Schlüsselfrage: Was passiert in einem Lichtbogen wirklich?
Die Frage „Was passiert in einem Lichtbogen wirklich?“ ist entscheidend für die Entwicklung der Lichtbogentechnik. Hochgeschwindigkeitskameras ermöglichen mittels Zeitlupen-Aufnahmen umfassende Einblicke in die oft nur Millisekunden dauernden Prozesse, die während des Schweißens im Inneren eines Lichtbogens vor sich gehen.
Die Einführung von Hochgeschwindigkeitskameras – und die daraus gewonnenen Erkenntnisse – waren die Voraussetzungen für maßgebliche Entwicklungen in der Schweißtechnologie der vergangenen Jahre: etwa der reversierende Drahtvorschub für den Schweißprozess „CMT“, Neuerungen im Tropfenübergang des Impulslichtbogens, aber auch bei Laserprozessen oder Innovationen im Zusammenhang von Plasma- oder WIG-Lichtbögen.
Heute setzen Lichtbogentechniker Hochgeschwindigkeitskameras bei vielfältigsten Aufgaben im Zusammenhang mit Produktentwicklungen und dem Lichtbogendesign ein.
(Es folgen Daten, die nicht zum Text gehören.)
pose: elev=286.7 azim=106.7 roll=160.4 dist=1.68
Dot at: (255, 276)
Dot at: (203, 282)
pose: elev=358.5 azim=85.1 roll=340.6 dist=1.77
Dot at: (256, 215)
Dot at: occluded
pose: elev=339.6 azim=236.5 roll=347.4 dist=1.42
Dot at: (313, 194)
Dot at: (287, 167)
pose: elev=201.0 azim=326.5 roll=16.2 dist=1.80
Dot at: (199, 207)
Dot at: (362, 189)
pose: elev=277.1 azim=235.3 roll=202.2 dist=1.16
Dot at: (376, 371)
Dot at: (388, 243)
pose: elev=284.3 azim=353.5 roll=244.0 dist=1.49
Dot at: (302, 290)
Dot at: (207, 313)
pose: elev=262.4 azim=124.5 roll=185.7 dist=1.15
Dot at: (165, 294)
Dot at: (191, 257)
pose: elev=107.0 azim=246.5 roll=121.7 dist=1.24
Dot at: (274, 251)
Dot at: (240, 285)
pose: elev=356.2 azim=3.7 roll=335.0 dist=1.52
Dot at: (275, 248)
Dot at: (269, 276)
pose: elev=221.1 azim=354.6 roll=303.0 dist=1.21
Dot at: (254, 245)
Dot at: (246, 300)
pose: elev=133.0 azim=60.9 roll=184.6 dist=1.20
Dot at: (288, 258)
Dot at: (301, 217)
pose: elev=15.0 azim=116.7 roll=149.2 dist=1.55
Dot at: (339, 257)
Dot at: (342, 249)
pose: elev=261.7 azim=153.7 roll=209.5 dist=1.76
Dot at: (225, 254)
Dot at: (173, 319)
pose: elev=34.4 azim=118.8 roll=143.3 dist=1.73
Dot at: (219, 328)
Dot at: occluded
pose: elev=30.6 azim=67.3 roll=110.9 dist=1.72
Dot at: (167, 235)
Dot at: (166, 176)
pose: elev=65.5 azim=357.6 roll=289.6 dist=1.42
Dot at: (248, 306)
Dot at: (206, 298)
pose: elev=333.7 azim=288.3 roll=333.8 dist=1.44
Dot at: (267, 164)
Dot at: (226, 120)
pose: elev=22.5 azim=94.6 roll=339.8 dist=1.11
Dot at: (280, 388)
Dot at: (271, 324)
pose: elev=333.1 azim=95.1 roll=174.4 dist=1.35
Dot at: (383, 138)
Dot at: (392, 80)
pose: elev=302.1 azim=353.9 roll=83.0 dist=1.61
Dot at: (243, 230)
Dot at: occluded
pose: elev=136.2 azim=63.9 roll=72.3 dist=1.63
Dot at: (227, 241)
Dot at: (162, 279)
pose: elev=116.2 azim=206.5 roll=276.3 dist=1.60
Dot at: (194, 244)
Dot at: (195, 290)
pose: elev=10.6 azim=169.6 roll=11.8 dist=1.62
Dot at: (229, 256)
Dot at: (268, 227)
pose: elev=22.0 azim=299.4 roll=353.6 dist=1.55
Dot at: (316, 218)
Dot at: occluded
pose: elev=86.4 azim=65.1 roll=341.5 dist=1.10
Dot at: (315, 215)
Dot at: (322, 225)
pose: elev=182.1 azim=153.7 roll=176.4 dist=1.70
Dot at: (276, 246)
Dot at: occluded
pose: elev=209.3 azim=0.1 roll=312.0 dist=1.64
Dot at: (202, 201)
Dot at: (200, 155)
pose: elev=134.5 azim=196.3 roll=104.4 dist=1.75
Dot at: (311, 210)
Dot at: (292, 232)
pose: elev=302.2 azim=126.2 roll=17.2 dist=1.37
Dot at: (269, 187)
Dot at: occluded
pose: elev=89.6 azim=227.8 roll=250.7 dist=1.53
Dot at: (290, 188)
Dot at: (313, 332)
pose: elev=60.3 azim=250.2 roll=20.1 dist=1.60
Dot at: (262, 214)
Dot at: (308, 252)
Anforderungen an Lichtbogentechniker: Forscherdrang und der Wille zur Optimierung
Stellt sich am Ende noch die Frage, was einen guten Lichtbogentechniker ausmacht. Kurzum: Sie sollten auf jeden Fall ein Grundverständnis von Elektrotechnik, physikalische Kenntnisse, ein gutes technisch-mathematisches Verständnis und natürlich einen gewissen Bezug zum Schweißen mitbringen.
„Lichtbogentechniker brauchen neben der Faszination für die Technik auf jeden Fall einen gewissen Forscherdrang: Um Schweißprozesse zu perfektionieren und um deren Anwendung möglichst einfach zu gestalten“, betont Josef Artelsmair, langjähriger Leiter der Lichtbogentechnik bei Fronius und maßgeblich beteiligt an Entwicklungen wie der CMT-Technologie.
Die meisten Mitarbeiter im Lichtbogen-Team von Fronius sind ausgebildete Elektrotechniker und Mechatroniker, dazu kommen Schweißtechniker, die Praxiswissen in das Team einbringen. Viele haben ihre Karriere mit einer Lehre bei Fronius gestartet.
„Schweißen ist in weiten Bereichen eine Gefühlssache, und der Faktor Mensch spielt immer noch eine große Rolle – genau das macht für mich die Arbeit als Lichtbogentechniker so interessant und spannend“, meint dazu Dominik Söllinger, heute Leiter des Lichtbogenteams bei Fronius, abschließend.